▶ **Problem details**
A line qualifies if it holds the string "dominant". Copy every qualifying line from the records.

▶ **Source records**

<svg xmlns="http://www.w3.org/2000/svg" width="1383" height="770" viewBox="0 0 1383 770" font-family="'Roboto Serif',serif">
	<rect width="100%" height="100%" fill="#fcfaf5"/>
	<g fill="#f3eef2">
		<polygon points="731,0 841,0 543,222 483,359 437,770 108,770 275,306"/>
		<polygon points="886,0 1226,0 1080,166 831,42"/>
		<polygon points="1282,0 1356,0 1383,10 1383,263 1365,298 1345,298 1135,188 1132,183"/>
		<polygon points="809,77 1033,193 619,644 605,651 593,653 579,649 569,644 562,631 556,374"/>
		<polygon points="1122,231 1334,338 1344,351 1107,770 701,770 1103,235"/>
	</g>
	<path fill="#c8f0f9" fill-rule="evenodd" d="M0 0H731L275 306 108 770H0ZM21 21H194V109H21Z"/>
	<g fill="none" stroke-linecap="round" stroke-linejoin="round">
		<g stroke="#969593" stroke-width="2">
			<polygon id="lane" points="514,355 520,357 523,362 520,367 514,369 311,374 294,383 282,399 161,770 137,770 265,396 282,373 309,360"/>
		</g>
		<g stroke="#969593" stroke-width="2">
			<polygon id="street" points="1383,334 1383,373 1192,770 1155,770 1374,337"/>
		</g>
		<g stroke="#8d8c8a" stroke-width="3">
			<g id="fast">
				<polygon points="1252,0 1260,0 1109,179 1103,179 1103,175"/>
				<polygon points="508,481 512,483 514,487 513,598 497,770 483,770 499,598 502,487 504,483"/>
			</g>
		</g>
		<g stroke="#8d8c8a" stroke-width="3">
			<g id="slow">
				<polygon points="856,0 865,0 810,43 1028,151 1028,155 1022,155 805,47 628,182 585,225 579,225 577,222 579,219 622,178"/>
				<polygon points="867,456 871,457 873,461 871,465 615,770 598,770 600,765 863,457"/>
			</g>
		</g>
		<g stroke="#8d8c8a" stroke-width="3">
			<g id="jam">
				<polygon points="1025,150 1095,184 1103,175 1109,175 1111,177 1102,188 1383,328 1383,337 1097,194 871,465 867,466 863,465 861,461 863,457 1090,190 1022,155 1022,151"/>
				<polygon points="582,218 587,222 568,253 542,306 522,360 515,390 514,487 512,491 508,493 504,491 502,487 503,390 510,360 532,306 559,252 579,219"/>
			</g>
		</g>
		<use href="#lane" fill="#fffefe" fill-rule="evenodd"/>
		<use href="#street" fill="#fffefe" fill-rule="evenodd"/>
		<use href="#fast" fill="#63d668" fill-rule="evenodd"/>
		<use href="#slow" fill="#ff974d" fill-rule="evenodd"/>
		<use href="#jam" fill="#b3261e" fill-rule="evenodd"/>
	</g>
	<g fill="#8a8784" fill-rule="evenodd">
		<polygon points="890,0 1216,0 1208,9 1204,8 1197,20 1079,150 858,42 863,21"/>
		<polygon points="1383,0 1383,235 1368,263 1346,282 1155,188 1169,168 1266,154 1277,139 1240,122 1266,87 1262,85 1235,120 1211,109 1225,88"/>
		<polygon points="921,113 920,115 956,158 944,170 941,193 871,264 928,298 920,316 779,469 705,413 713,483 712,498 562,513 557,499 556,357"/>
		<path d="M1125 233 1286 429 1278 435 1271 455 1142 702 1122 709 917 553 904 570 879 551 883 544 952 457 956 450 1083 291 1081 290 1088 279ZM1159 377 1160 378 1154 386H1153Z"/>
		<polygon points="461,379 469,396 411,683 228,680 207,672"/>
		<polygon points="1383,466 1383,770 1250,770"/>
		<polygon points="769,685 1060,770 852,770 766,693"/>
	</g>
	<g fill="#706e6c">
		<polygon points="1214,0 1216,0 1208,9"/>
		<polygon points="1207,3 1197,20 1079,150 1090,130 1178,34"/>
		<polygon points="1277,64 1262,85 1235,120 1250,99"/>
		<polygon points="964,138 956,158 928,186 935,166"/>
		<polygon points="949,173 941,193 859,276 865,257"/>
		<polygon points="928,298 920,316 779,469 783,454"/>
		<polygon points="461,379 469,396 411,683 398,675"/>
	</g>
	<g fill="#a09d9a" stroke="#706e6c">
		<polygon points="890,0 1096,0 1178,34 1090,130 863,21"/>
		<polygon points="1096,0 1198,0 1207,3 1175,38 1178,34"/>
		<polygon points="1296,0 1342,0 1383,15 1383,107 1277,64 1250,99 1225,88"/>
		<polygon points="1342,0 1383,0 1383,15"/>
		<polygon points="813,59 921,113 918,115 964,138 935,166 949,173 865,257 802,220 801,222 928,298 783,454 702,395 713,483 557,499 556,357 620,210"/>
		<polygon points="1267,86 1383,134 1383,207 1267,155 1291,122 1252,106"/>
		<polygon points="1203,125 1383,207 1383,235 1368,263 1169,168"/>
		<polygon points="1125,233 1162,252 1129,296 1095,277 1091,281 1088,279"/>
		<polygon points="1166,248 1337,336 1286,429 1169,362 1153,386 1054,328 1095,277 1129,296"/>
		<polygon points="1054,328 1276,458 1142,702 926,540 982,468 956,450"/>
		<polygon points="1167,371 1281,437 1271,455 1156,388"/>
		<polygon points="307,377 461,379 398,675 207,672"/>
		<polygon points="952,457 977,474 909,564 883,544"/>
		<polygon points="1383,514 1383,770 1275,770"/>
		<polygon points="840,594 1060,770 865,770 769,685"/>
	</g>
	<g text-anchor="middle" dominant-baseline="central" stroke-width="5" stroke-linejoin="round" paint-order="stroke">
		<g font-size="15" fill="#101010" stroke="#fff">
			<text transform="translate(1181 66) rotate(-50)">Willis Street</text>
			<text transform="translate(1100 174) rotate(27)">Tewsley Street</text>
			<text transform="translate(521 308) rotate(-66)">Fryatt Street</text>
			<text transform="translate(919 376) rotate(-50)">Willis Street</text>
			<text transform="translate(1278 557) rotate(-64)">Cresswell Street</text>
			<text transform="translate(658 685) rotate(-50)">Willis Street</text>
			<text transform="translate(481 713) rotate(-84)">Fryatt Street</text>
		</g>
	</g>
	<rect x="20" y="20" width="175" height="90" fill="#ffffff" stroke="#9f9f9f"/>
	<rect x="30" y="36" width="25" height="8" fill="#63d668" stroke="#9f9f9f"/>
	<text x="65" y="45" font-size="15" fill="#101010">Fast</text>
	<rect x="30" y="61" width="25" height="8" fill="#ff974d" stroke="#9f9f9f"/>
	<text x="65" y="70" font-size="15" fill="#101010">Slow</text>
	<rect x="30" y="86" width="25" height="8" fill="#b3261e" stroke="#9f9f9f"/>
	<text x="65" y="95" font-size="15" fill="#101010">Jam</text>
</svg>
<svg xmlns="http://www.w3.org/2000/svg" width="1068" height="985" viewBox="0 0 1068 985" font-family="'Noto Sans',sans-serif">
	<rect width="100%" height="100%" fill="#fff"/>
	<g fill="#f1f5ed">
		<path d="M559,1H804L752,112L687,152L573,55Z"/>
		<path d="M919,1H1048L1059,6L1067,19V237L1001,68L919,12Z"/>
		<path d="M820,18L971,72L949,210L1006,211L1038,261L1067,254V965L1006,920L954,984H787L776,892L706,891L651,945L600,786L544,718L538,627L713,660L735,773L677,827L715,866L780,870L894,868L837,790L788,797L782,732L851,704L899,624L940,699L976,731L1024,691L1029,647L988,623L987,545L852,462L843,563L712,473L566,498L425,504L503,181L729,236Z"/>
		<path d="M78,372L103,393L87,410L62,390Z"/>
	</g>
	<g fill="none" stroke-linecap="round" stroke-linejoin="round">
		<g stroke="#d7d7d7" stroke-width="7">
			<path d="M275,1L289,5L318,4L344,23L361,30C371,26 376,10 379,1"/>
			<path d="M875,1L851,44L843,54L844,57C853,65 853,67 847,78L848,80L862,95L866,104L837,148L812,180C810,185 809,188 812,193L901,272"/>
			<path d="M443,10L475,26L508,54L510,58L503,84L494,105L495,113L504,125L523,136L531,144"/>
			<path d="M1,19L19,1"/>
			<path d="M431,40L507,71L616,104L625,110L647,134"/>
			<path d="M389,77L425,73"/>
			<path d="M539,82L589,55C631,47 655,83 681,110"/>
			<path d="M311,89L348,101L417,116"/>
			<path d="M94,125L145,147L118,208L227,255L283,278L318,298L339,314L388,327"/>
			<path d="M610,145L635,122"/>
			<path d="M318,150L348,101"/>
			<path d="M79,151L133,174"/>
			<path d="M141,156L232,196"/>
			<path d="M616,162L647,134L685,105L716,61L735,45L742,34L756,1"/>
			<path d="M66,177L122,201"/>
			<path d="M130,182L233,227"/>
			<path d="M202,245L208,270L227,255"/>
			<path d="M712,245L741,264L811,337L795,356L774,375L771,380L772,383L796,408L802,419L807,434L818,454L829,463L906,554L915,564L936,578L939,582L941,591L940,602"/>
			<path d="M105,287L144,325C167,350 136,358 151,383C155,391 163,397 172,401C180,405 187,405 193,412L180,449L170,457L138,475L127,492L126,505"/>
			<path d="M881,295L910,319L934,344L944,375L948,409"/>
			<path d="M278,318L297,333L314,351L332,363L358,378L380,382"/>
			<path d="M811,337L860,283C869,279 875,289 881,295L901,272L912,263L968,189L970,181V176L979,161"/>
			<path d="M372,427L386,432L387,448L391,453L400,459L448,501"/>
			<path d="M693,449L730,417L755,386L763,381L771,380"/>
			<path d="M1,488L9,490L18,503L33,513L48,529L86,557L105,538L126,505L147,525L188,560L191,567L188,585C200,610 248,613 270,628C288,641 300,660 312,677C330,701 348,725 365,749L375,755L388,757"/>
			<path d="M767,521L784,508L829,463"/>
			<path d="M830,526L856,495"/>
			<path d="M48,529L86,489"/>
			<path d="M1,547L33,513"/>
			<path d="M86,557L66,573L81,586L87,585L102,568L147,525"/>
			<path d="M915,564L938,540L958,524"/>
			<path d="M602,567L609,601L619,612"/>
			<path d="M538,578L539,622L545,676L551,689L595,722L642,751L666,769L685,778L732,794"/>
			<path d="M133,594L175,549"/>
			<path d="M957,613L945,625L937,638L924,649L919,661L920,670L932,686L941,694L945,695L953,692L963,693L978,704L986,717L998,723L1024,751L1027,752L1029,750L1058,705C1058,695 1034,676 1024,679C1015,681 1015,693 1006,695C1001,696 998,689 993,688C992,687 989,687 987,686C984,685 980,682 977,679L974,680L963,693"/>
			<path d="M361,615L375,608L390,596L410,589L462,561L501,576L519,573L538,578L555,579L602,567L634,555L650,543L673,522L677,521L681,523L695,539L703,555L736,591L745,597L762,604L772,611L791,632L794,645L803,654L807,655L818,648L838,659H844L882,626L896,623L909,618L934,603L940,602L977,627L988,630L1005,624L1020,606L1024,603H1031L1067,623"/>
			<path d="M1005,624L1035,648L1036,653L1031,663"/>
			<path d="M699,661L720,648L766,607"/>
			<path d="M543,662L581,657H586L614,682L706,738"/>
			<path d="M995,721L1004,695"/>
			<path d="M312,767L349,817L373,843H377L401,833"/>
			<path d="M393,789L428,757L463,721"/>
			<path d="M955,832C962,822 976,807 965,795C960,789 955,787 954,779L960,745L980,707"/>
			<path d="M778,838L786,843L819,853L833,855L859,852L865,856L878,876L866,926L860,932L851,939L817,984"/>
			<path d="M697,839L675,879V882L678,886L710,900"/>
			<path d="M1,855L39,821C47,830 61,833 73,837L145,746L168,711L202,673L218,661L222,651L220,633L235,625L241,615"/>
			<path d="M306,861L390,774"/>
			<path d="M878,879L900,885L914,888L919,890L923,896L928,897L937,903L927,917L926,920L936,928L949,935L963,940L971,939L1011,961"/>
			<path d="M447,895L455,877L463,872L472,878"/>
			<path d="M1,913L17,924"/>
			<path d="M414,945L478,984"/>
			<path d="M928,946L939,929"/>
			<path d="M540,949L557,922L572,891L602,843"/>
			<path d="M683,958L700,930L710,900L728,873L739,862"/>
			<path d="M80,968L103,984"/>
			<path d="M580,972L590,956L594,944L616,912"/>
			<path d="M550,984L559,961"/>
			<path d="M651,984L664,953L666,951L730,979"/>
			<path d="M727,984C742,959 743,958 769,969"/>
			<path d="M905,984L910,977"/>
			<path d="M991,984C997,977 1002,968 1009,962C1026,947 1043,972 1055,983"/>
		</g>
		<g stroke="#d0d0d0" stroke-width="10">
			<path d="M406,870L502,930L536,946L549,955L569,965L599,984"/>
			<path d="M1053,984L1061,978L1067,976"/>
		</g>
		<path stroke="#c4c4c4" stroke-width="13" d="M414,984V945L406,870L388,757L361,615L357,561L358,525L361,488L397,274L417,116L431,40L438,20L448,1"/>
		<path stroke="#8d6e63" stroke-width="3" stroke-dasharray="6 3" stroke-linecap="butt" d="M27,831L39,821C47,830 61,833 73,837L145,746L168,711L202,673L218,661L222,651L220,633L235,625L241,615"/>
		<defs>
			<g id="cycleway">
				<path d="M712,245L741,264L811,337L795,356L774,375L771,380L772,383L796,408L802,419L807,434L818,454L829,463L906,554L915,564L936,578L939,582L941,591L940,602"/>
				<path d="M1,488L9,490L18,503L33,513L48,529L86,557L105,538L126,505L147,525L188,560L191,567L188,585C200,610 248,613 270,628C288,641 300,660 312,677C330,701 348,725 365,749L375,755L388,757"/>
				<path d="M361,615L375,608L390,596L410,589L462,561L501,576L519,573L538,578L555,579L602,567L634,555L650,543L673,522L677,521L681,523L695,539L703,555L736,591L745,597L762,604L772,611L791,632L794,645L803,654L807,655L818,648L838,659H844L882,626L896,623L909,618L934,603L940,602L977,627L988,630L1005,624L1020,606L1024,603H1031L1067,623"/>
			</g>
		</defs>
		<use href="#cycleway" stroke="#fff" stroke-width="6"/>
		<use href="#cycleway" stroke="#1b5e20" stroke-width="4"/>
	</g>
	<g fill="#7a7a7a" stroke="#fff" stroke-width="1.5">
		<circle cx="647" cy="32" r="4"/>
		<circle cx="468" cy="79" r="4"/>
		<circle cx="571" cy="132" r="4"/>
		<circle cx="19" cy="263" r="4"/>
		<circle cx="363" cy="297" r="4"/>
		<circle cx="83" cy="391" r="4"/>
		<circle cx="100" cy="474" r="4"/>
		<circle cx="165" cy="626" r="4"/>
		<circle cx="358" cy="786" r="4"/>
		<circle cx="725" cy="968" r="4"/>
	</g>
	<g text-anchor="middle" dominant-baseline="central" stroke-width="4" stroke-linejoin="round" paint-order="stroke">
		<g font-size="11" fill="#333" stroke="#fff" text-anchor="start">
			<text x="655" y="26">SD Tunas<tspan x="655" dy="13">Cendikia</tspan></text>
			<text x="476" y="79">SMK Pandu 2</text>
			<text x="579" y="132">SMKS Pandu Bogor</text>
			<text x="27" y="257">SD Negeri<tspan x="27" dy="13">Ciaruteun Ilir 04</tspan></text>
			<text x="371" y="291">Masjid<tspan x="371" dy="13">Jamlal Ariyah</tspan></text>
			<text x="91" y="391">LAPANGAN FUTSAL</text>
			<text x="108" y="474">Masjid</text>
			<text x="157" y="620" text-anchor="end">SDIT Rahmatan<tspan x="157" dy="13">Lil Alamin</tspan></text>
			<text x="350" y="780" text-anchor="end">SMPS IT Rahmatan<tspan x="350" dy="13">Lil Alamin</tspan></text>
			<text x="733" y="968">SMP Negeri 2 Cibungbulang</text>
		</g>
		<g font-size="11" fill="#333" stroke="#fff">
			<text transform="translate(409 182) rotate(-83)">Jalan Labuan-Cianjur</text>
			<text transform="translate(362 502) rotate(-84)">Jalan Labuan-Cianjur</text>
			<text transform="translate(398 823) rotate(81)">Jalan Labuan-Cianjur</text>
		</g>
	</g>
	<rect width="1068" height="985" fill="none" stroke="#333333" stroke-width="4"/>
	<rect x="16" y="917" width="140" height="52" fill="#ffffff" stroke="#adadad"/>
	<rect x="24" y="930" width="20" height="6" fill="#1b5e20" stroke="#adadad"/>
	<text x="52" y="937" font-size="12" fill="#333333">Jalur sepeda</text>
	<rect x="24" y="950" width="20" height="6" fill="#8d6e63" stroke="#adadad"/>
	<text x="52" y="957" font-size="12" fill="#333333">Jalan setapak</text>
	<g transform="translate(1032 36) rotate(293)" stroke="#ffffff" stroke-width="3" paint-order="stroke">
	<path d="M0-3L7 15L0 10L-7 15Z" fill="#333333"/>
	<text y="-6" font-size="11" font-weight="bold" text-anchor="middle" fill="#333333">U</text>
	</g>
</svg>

▶ **Answer section**
	<g text-anchor="middle" dominant-baseline="central" stroke-width="5" stroke-linejoin="round" paint-order="stroke">
	<g text-anchor="middle" dominant-baseline="central" stroke-width="4" stroke-linejoin="round" paint-order="stroke">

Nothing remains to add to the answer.